The apex court docket on Could 4 dominated that 1000’s of show-cause notices issued by the income-tax division below an previous provision (Part 148) must be handled as those issued below the brand new modification (Part 148 A).
This has spooked a number of multinationals who at the moment are required to reply to the tax division within the coming weeks. Many concern the tax division might choose and select between the previous regulation and the brand new regulation round sure laws that might finally result in extra tax outgo, consultants say.
Tax consultants say that if these notices are handled as being issued below the brand new regulation, it might create issues round present tax structuring.
Tax consultants say that the previous income-tax rule had a separate interpretation of how jurisdictions outdoors India could possibly be used for holding entities.
“It must be seen if the taxpayers are in a worse-off scenario after this determination. If the notices issued are handled as issued below new regulation as previous regulation has a number of extra defences out there to taxpayers on jurisdiction. This might require multinationals to have a relook at their group degree tax provisioning on a direct foundation to this extent and plan rigorously for complying with these notices after evaluating all execs and cons,” mentioned Rahul Garg, managing accomplice of tax and regulatory consultants Asire Consulting.
The federal government had tweaked Part 148 of the IT Act.
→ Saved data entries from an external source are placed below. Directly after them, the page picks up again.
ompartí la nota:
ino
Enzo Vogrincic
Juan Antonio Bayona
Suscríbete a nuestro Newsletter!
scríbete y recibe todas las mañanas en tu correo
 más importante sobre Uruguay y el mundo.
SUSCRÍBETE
The part allowed tax officers to open previous assessments if that they had the rationale to consider that the corporate had paid decrease revenue tax.
The tax division, within the meantime, prolonged the previous regime (previous 148) citing Covid second wave and issued 1000’s of notices. About 90,000 writ petitions have been filed throughout India on this regard.
The problem was heard by a number of Excessive Courts, most of which dominated in favour of the taxpayers.
The dispute lastly reached the
Court docket which dominated, “The impugned Part 148 notices issued to the respective assessees which have been issued below unamended Part 148 of the IT Act, shall be deemed to have been issued below Part 148A of the IT Act as substituted by the Finance Act, 2021, and construed or handled to be show-cause notices when it comes to part 148A(b).
The court docket has directed the tax division to take additional motion inside 30 days primarily based on the details of the case. The businesses should reply to those notices inside two weeks thereafter.
Tax consultants say one of many revised timelines prescribed below the brand new regulation is ready to create problems for MNCs.